Still Life / Red Peppers

Noël Coward
Pentameters Theatre
(2011)

Still Life production photo

In 1935 Noël Coward opened at the Opera House in Manchester with two programmes each of three short plays under the title Tonight at 8.30. By the time they came into the West End at the Phoenix the following January he had tried out some alternatives and went on adding two more so that, by May, ten different one-acters had been produced. Nine of them were now grouped to form three different entertainments. Still Life (which was later filmed under the title Brief Encounter), the story of a doctor and a respectable home counties housewife who develop a liaison after a casual meeting when he removes a smut from her eye, was the last to be added. Red Peppers, a picture of a bickering husband and wife music hall act and their battles with theatre manager and musical director, was in the very first programme.

An audience in 1935 wanted value for money; none of the fifty-minute stand alone shows you find offered today. Here producer Léonie Scott-Matthews at least gives us two and, with one running just under half an hour and the other more than an hour plus an interval (for resetting the stage and costume changes as well as audience comforts), they make up an entertaining evening.

Red Peppers, which opens the bill, is topped and tailed by the couple performing a number from their act, the delightful 'Has Anyone Seen My Ship?' which gets a lively presentation from David Raymond and Déirdra Whelan as George and Lily Pepper (unlike Julie Andrews and Daniel Massey in the Gertrude Lawrence bio-picture Star, they play it sober). They get their laughs on all those old chestnuts, though still giving just a hint that it has passed its sell-by date, as we discover George's parents' act had used the same material.

Back in their dressing room Aline Waites's production drives the pace at breakneck speed as the couple squabble, then stand together against the overbearing manager (John Sears) and vindictive MD (Cameron McGarva). Almost too fast at times, a little variation in pace might make Vivienne Brown's overblown performance as actress Mabel Grace not seem so out of scale.
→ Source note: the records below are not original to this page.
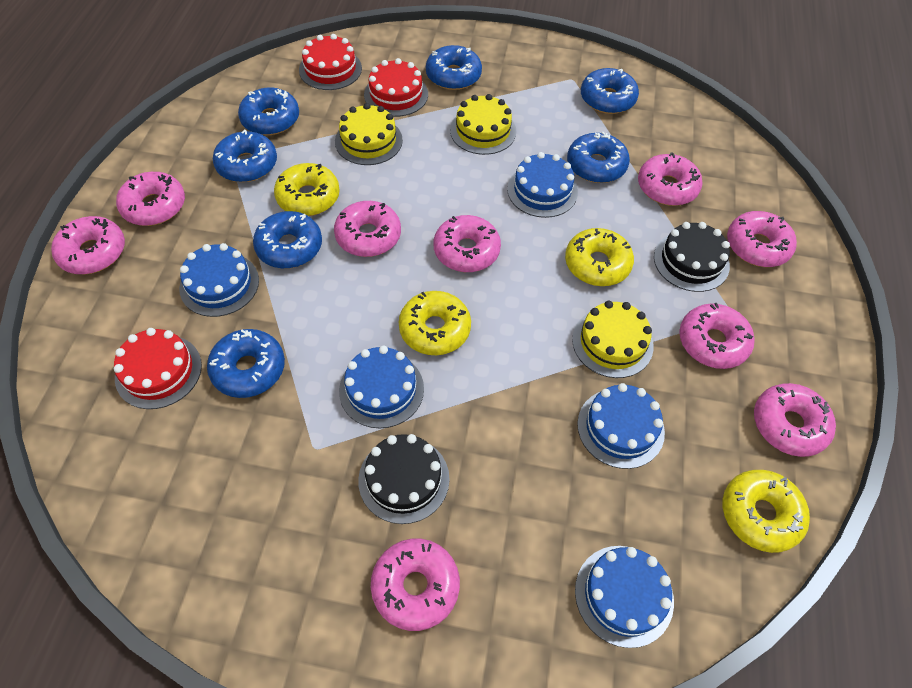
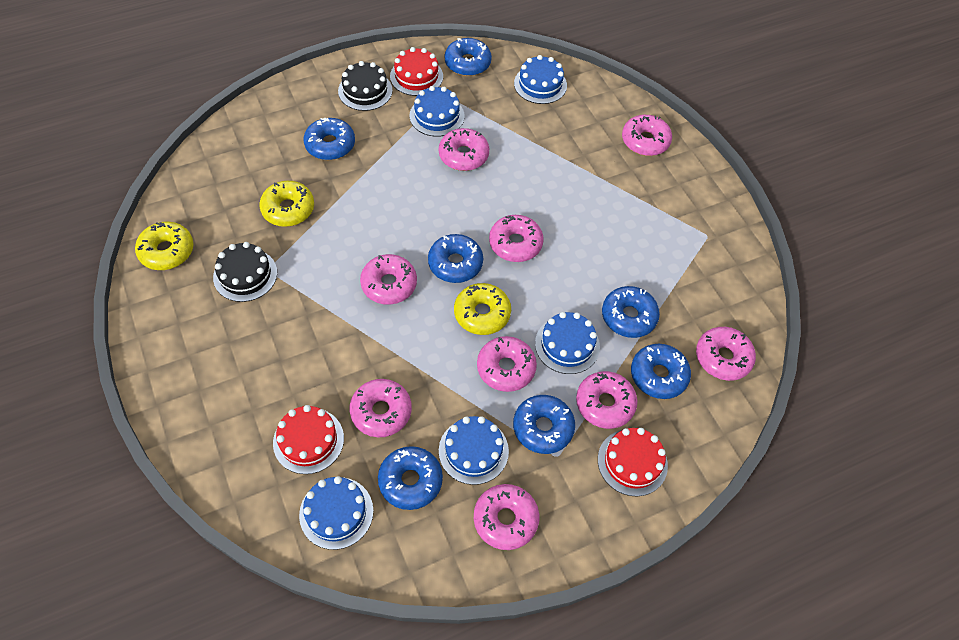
yellow cake: [335,103,403,165] [450,94,516,155] [572,301,653,378] = 3 -> none = 0
yellow donut: [274,163,340,216] [399,291,471,355] [565,228,634,286] [723,470,810,553] = 4 -> [135,222,194,270] [259,181,314,227] [454,283,511,335] = 3

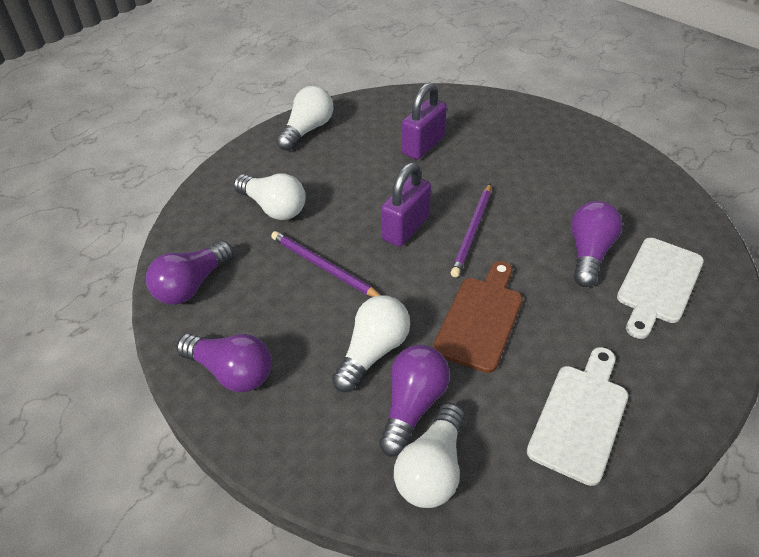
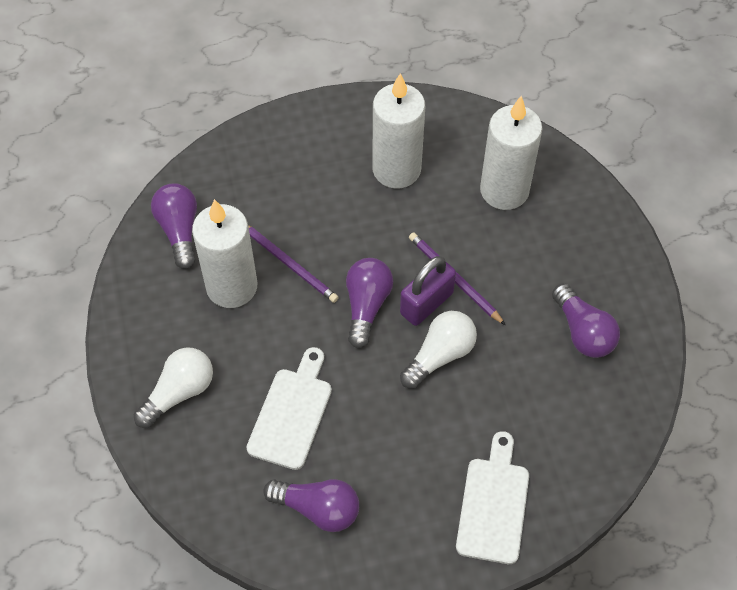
brown cutting board: [433,261,522,373] = 1 -> none = 0
purple padlock: [381,162,431,247] [402,82,447,160] = 2 -> [400,256,456,326] = 1
white candle: none = 0 -> [192,199,257,308] [372,73,425,188] [480,96,542,210] = 3
white light bulb: [234,173,306,220] [276,86,334,151] [332,295,410,392] [394,403,464,508] = 4 -> [133,347,213,428] [400,311,477,389] = 2

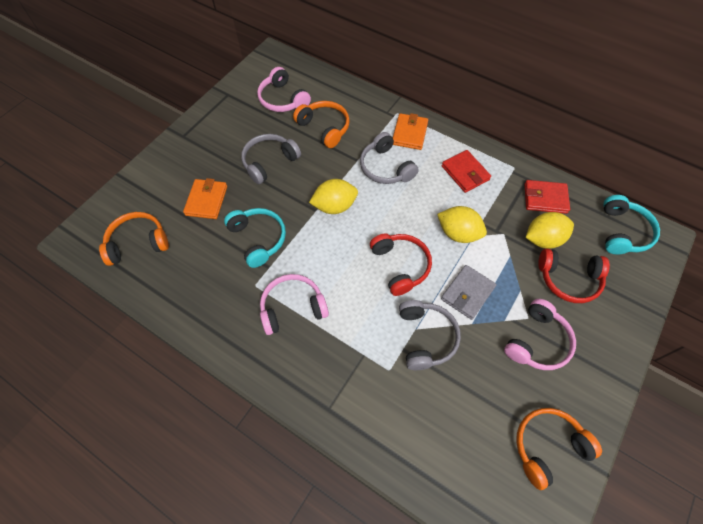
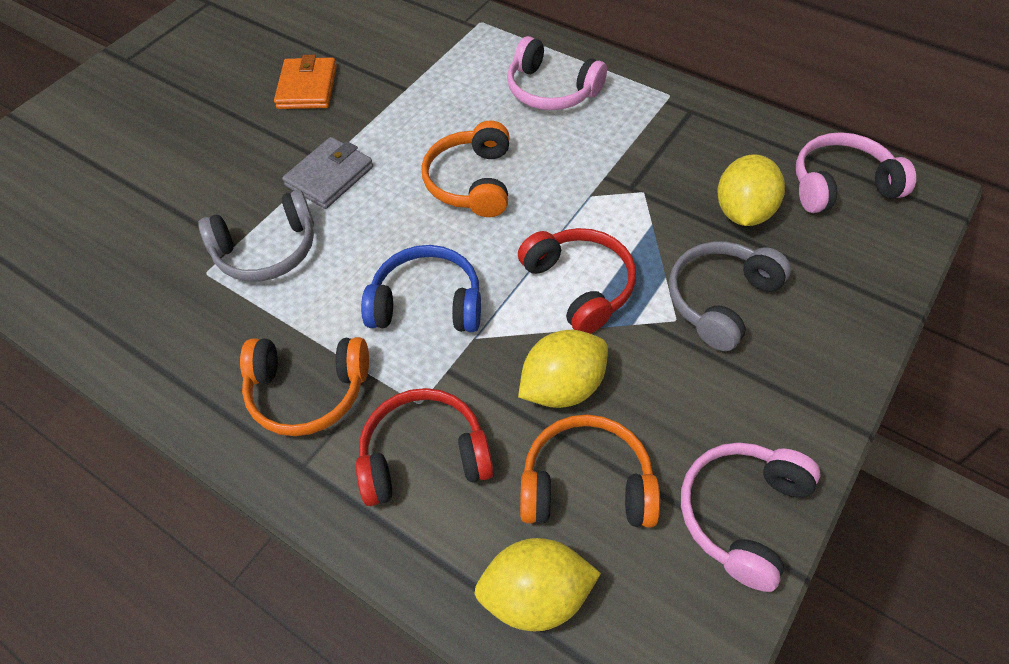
blue headphones: none = 0 -> [361,245,481,332] = 1
grey headphones: [241,134,301,185] [360,132,419,184] [399,300,461,370] = 3 -> [198,190,314,282] [669,242,791,351] = 2
orange wallet: [183,178,227,219] [393,113,428,150] = 2 -> [274,55,337,109] = 1
red wallet: [442,150,491,193] [524,180,570,214] = 2 -> none = 0
turquoise headphones: [224,208,286,268] [604,195,660,254] = 2 -> none = 0

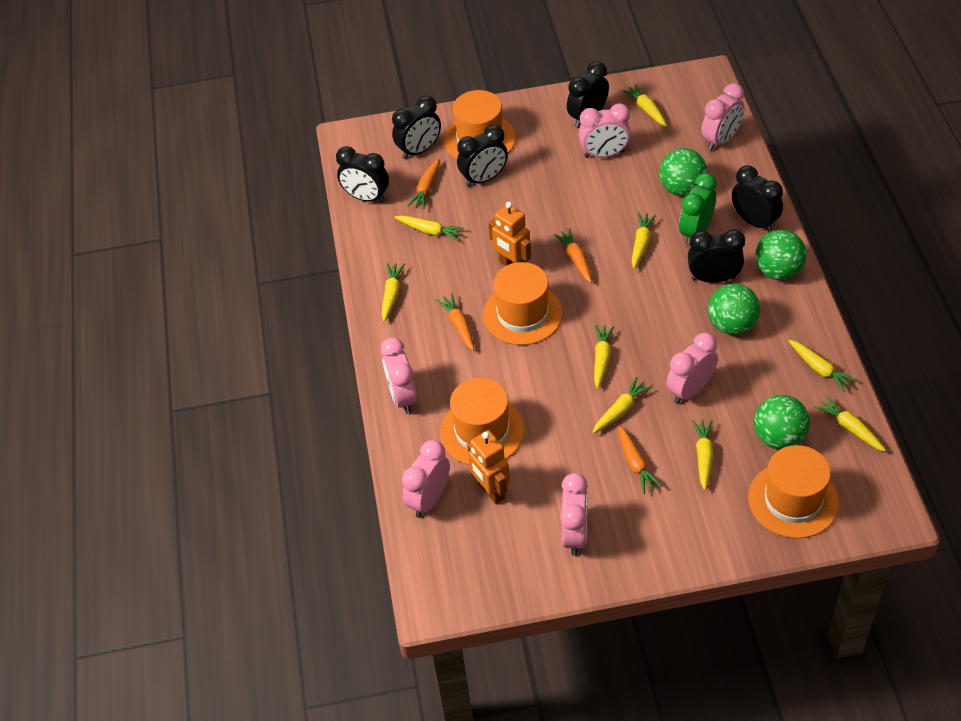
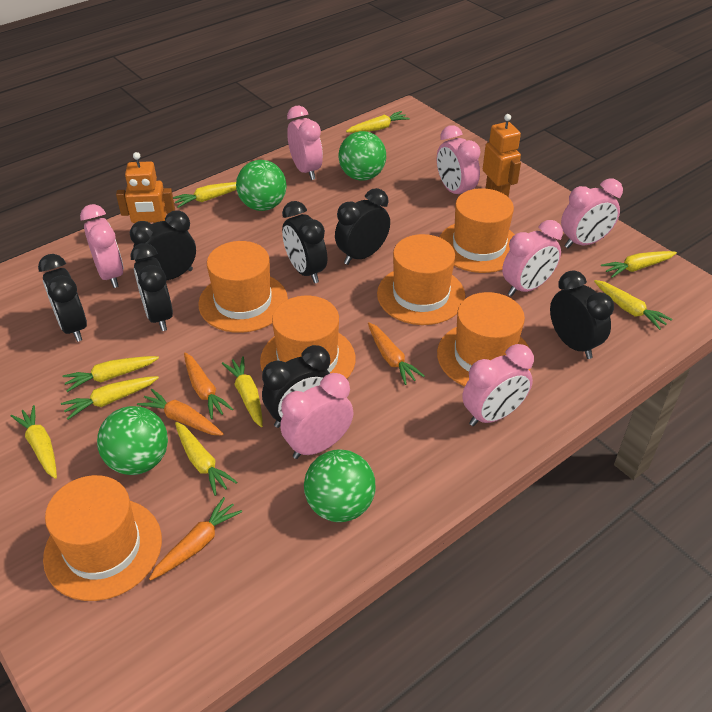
black clock: [336,146,389,203] [392,96,441,159] [457,125,508,187] [567,61,609,128] [688,229,745,283] [732,165,783,233] = 6 -> [38,254,87,342] [130,211,196,280] [130,243,173,331] [262,345,330,428] [282,201,327,284] [335,188,390,265] [550,270,614,359] = 7
green clock: [679,173,717,246] = 1 -> none = 0
orange hat: [440,378,525,465] [444,90,516,159] [483,262,563,345] [748,445,839,538] = 4 -> [43,475,162,601] [198,241,288,333] [260,296,355,379] [377,234,465,325] [437,292,531,386] [440,188,515,273] = 6
pink clock: [381,337,417,414] [402,440,450,518] [560,473,588,556] [579,103,631,158] [666,333,718,404] [701,83,744,151] = 6 -> [80,204,124,288] [280,373,353,459] [287,106,323,180] [437,125,480,194] [462,344,534,426] [502,220,563,296] [561,179,623,248] = 7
This is perhaps the way variety artists saw the legit intruder who was getting better billing but it goes a bit too far.

In Still Life Waites avoids any hint of the sentimental romanticism of David Lean's film version. Elliot James and Fiona Graham are a very young-looking Dr Alec Harvey and Laura Jesson; one imagines their children must still be in infancy. This isn't a couple snatching at love before it is too late, nor are they swept up by a grand passion. Their relationship becomes something of a game, though a very serious one. Graham's Laura, escaping briefly from a too settled life, is excited perhaps by risk and breaking her own taboos. James' doctor, though his manners are charming, suggests an element of manipulation, a possibility that he's opportunistically exploiting the situation. You can't be sure: is this insincerity or refined middle-class restraint?

What comes through beautifully is the way in which Coward contrasts middle-class behaviour with the open and natural displays of affection between Myrtle who runs the station café and ticket collector Albert (a well matched Déirdra Whelan and David Raymond) and her assistant Beryl and Stanley from the platform staff (Becky George and Cameron McGarva). Vivienne Brown, playing a friend of Laura's family who arrival makes it impossible for Laura to properly say goodbye to Alec, gets this self-obsessed insensitive intruder absolutely right.